The Senate Select Committee on Intelligence released a report on Dec. 9, 2014 concluding that the Central Intelligence Agency used "brutal" interrogation techniques on detainees in the wake of the Sept. 11, 2001 terrorist attacks that “were not effective.” Dianne Feinstein with the CIA seal.
AP Graphics Bank

— -- It’s not only the contents of the Senate’s CIA report that are causing controversy. It’s also the cost.

The five-year review, which examined more than 6 million CIA documents, came with a price tag of $40 million. That eye-popping figure, costly even by Washington standards, has been seized upon by Republican critics of the report.

But Sen. Dianne Feinstein, chairwoman of the Select Intelligence Committee, says the vast majority of the cost is attributed to the CIA, which insisted on renting a separate building for the review.

“Rather than provide documents for the committee to review in its own secure Senate office, as is standard practice, the CIA insisted on establishing a separate leased facility and a stand-alone computer network for committee use,” Feinstein said in a statement today. “The CIA hired teams of contractors to review every document, multiple times, to ensure they were relevant and not potentially subject to a claim of executive privilege. Only after those costly reviews were the documents then provided to committee staff.”

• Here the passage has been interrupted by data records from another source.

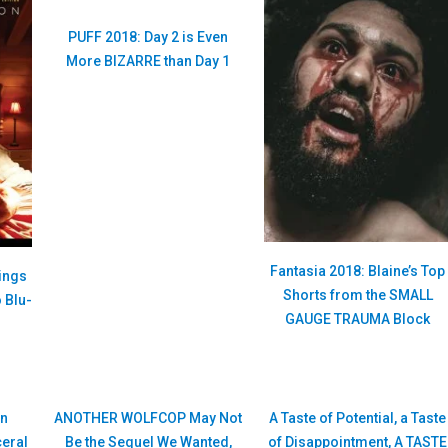
PUFF 2018: Day 2 is Even
More BIZARRE than Day 1
Fantasia 2018: Blaine’s Top
ings
Shorts from the SMALL
 Blu-
GAUGE TRAUMA Block
n
ANOTHER WOLFCOP May Not
A Taste of Potential, a Taste
ceral
Be the Sequel We Wanted,
of Disappointment, A TASTE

Feinstein said the CIA insisted on hiring outside contractors to review every document, often multiple times. She said she wrote several letters to the CIA over the years, raising questions about the cost.

The unusual arrangement of working in a separate facility, rather than at CIA headquarters or in a secure room on Capitol Hill, led to the allegations that the CIA was spying on Senate computers. Feinstein accused the CIA of obscuring the committee’s investigation and gaining access to Senate computers, which led CIA Director John Brennan to apologize.

Intelligence officials told ABC News today the agency had no choice but to work in a separate facility. The agency hired six to 12 workers just to deal with the requests from the Senate Intelligence Committee’s inquiry.

“The committee’s demands of CIA in this investigation were unprecedented and the accommodation by CIA was unprecedented,” a CIA spokesman told ABC News. “The agency was forced to devote thousands and thousands of man hours and extensive resources responding to Committee requests related to this investigation over more than a five-year period.”